Stored data entries:

===

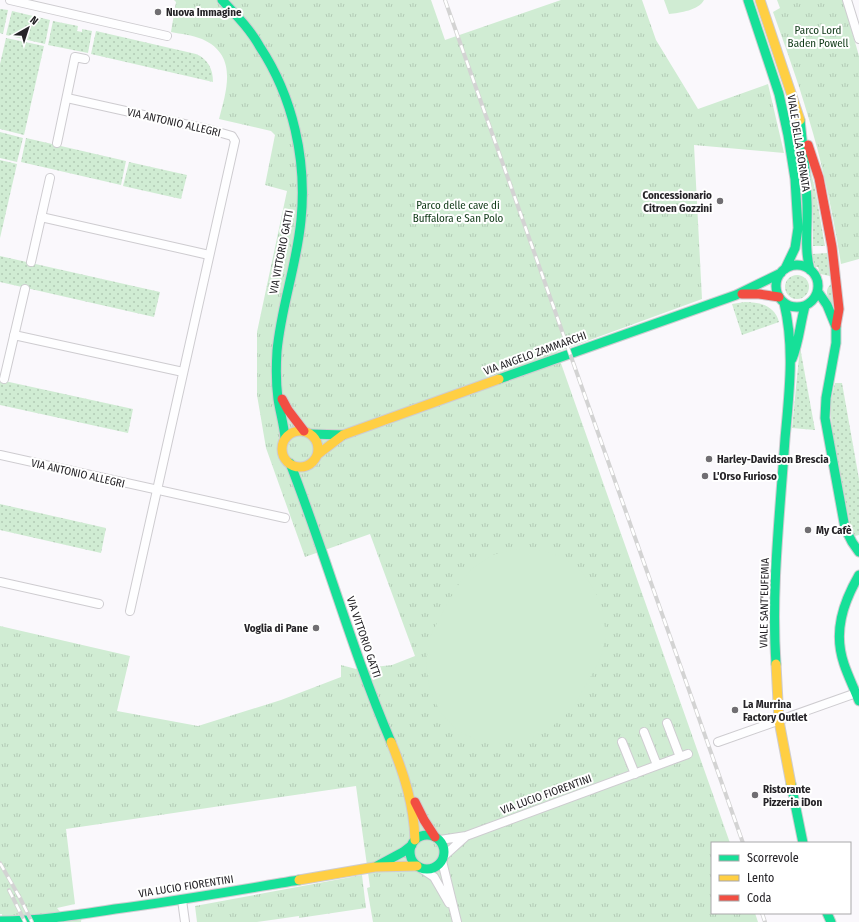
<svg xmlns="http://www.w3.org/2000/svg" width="859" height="922" font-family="'Fira Sans Condensed',sans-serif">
	<defs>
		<pattern id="grass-dots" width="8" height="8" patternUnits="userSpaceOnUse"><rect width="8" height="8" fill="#d0ecd3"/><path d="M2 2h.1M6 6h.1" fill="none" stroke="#b2cab5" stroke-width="1.8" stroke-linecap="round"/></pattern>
		<pattern id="park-tufts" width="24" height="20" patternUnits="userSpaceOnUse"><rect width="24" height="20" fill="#d0ecd3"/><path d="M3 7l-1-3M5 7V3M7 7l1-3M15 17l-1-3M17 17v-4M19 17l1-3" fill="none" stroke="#b2cab5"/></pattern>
	</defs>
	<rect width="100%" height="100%" fill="#faf8fc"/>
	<path fill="url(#grass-dots)" d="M0,9L8,10L3,34L0,33Z
		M12,11L50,20L45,44L6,35Z
		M53,21L78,26L77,31L82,32V29L92,31L88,53L48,45Z
		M96,31L196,54C208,59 213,69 213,82L91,54Z
		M6,38L44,46L24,135L0,129V64Z
		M0,132L23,138L17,162L0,158Z
		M26,138L126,161L121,185L21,162Z
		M0,160L17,164L0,238Z
		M129,162L187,175L181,199L123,186Z
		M810,168L816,194L825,246H813V215Z
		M827,253L830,276L820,274L818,267H815L812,254Z
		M0,256L160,292L154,317L0,282Z
		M785 287a12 12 0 1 1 24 0a12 12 0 1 1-24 0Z
		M831,284L835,308C830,300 822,292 831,284Z
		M745,302C760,302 775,306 779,322L742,335L732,304Z
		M800,347L815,430L792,428Z
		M0,380L133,409L128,433L0,405Z
		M835,383H842L859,479V535L855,536L850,525L832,431L830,404Z
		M0,504L106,528L101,553L0,530Z"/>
	<path fill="url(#park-tufts)" d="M174,0H431L445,40L561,0H642L656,40L698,109L768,84L784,153L694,145L702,299L557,352L730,843H712V913H755L758,922H373L367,888L370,887L356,786L66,829L75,904L57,908L63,915H82L81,922H2V914H0V626L130,656L117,711L198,726L281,700L341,677V665L356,669L392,665L415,656L370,534L305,557L266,448L257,395V332L287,191L265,185L275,135L271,131L219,119C227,89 238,55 202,39C192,35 181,34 171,32L176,2Z
		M777,0H843L859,56V259L841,264C833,214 823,165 808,116C798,81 785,46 773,12L780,8Z
		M362,875L366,908L299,918V916L257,922H197L195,906Z"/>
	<path fill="#d0ecd3" d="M664,0H704C699,10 680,13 669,14Z
		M516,549L539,550L562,557L581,571L595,591L603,613L606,637L599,662L572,709L550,728L528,740L502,744L478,741L457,730L440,712L430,690L426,666L429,638L456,588L471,569L492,555Z"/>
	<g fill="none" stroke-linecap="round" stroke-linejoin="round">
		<defs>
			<path id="street" d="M10,0L167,36
				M847,0L859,39
				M67,98L211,130L232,136L235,141L130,611
				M57,143L75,57L85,59
				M41,217L209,255
				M31,262L50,178
				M14,335L183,372
				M4,379L25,289
				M0,455L285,518
				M0,582L99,604
				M667,723L680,757
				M644,732L657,765
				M622,742L635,774
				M718,742L859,692
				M440,840L466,836L688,754
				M444,856L465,837
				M442,861L457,922
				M422,869L434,877L449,903
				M182,900L185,922"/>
			<path id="fast" d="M222,0C236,15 250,29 260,47C293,97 307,160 301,220C297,264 281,307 277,351C276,367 276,384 278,399C280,412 284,425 285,438
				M748,0L779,94L788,135L795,179L798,228L795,248L785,269
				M800,120C803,147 806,175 807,203C808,225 804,249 810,270
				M776 286a21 21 0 1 1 42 0a21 21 0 1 1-42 0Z
				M818,292L827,305L836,327V343L826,398L825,418L845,528L852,542L859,552
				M792,359C799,342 800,324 805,306
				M499,379L736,295L781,273
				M311,434L343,435
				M290,463C326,555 352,651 391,742
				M859,575C843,603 833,632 844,664C848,676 854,688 859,701
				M776,664C771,589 780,514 785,439C789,394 795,348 784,303
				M791,784L803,843
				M410 852a17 17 0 1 1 34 0a17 17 0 1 1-34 0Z
				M377,866L403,852L412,845
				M827,913L831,922
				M0,921C38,921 77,915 115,909C177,901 238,890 299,880"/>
			<path id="slow" d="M760,0L800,120
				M282 449a18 18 0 1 1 36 0a18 18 0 1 1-36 0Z
				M317,455L343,435L499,379
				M776,664L779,721L791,784
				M391,742C404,774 414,805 415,840
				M299,880L375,867L417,866"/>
			<path id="jam" d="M808,145L819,178L832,247L839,309L836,326
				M742,294H759L779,297
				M282,399L288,410L304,431
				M415,802L424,820L435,837"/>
		</defs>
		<use href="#street" stroke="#ceccd0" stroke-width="10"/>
		<use href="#fast" stroke="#ceccd0" stroke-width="11"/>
		<use href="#slow" stroke="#ceccd0" stroke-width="11"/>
		<use href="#jam" stroke="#ceccd0" stroke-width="11"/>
		<use href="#street" stroke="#fefeff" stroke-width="8"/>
		<use href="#fast" stroke="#16e098" stroke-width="9"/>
		<use href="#slow" stroke="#ffcf43" stroke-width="9"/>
		<use href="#jam" stroke="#f24e42" stroke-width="9"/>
		<defs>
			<path id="rail" d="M445,0L743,843
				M0,863L20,898L32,922
				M9,890L25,922
				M762,913L765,922"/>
		</defs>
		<use href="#rail" stroke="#d3d3d3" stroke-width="4"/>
		<use href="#rail" stroke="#fff" stroke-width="2.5" stroke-dasharray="8" stroke-linecap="butt"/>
	</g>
	<g fill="#706e72" stroke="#fff" stroke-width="1.5">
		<circle cx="158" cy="12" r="4"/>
		<circle cx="720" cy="201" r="4"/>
		<circle cx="709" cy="459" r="4"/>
		<circle cx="705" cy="476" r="4"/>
		<circle cx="808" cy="530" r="4"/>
		<circle cx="316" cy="628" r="4"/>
		<circle cx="735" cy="710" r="4"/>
		<circle cx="755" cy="795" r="4"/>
	</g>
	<g text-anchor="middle" stroke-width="4" stroke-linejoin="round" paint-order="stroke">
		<g font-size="11" font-weight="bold" fill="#252327" stroke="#fff" text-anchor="start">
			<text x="166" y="16">Nuova Immagine</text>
			<text x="712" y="199" text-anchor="end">Concessionario<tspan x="712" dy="13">Citroen Gozzini</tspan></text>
			<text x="717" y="463">Harley-Davidson Brescia</text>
			<text x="713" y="480">L'Orso Furioso</text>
			<text x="816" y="534">My Cafè</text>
			<text x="308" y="632" text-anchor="end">Voglia di Pane</text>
			<text x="743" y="708">La Murrina<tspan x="743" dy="13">Factory Outlet</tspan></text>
			<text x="763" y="793">Ristorante<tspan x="763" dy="13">Pizzeria iDon</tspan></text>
		</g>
		<g font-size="11" fill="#0f3916" stroke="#fff">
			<text x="818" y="34">Parco Lord<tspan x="818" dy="13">Baden Powell</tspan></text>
			<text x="458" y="209">Parco delle cave di<tspan x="458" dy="13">Buffalora e San Polo</tspan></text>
		</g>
		<g font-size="11" fill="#252327" stroke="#fff">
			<text transform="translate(174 122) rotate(13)" y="4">VIA ANTONIO ALLEGRI</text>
			<text transform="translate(799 143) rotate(81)" y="4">VIALE DELLA BORNATA</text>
			<text transform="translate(281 252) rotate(-79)" y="4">VIA VITTORIO GATTI</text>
			<text transform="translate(535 353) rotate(-20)" y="4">VIA ANGELO ZAMMARCHI</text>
			<text transform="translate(78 473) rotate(13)" y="4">VIA ANTONIO ALLEGRI</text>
			<text transform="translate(764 603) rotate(-89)" y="4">VIALE SANT'EUFEMIA</text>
			<text transform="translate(364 637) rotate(71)" y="4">VIA VITTORIO GATTI</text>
			<text transform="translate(546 794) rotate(-20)" y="4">VIA LUCIO FIORENTINI</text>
			<text transform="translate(186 886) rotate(-9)" y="4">VIA LUCIO FIORENTINI</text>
		</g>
	</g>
	<rect x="711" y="842" width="140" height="72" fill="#ffffff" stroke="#a8a7a9"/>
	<rect x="719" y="855" width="20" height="6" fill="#16e098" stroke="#a8a7a9"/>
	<text x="747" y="862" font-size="12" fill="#252327">Scorrevole</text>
	<rect x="719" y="875" width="20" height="6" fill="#ffcf43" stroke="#a8a7a9"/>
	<text x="747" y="882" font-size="12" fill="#252327">Lento</text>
	<rect x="719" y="895" width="20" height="6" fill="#f24e42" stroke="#a8a7a9"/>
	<text x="747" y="902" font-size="12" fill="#252327">Coda</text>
	<g transform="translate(28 28) rotate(39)" stroke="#ffffff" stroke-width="3" paint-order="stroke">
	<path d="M0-3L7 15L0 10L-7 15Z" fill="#252327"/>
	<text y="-6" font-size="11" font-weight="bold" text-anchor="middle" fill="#252327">N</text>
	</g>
</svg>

===

(Prompt): Set aside each line above that includes the string "middle" and report it.

(Solution to the problem):
	<g text-anchor="middle" stroke-width="4" stroke-linejoin="round" paint-order="stroke">
	<text y="-6" font-size="11" font-weight="bold" text-anchor="middle" fill="#252327">N</text>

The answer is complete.